Numerical results of PV smoothing
The presented results are based on the measured GI data from days exhibiting a strong solar intermittency and a moderate to high insolation.
Accumulation rate by method
Specific accumulation rate per date and smoothing method, using the reference filter:
Maximum specific power from/to ESS calculated by (6) is in the column "GIESS". A difference between the maximum and minimum specific accumulated energy calculated by (4) is in the column "ΔGX". Daily flow of the specific energy through ESS calculated by (5) is in the column "Throughput". Daily insolation at the plane of incidence is displayed as "Global exposure".

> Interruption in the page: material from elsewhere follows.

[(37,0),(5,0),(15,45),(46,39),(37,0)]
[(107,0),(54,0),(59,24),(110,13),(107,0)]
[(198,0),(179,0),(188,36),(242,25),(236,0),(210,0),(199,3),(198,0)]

With "better prediction accuracy" during the selected days, the SPLPF smoothing required a relative ESS power between 5.5h-1 - 7.2h-1 which is 3.8 - 4.8 times more then by the LPF smoothing, 2.4 - 4.2 times more than by PLPF, and eventually 84% - 99% of the IPLPF power request. The SPLPF smoothing required 21% - 22% of the ESS capacity used by the LPF method, or 24% - 41% of the capacity used by PLPF. The SPLPF eventually required 1.0 - 1.2 times the ESS capacity used by IPLPF. The SPLPF smoothing put 58% - 73% of the energy through ESS relative to the LPF method, or 75% - 83% of the energy throughput by PLPF. SPLPF eventually put 1.0 - 1.1 times more energy through ESS than the IPLPF method.
With "worse prediction accuracy" during the selected days, the SPLPF smoothing required a relative ESS power between 3.8h-1 - 6.3h-1 which is 2.6 - 4.2 times more then by the LPF smoothing, 3.6 - 5.1 times more than by PLPF, and eventually 58% - 86% of the IPLPF power request. The SPLPF smoothing required 24% - 33% of the ESS capacity used by the LPF method, or 19% - 28% of the capacity used by PLPF. The SPLPF eventually required 1.2 - 1.8 times the ESS capacity used by IPLPF. The SPLPF smoothing put 59% - 77% of the energy through ESS relative to the LPF method, or 63% - 69% of the energy throughput by PLPF. SPLPF eventually put 1.0 - 1.1 times more energy through ESS than the IPLPF method.
SPLPF vs IPLPF
Although we did not analyze the whole year (the numerical simulation of SPLPF is computationally intensive), our analysis of 4 smoothing methods on the selected days with high solar intermittency and various solar exposures, with 4 filter orders, and with a varying prediction error provided a detailed insight into the SPLPF performance. This smoothing method performs much better than the PLPF. With moderate prediction error, SPLPF performs close to the ideal smoothing IPLPF. The presented empirical results are theoretically proven in the chapter SPLPF Smoothing.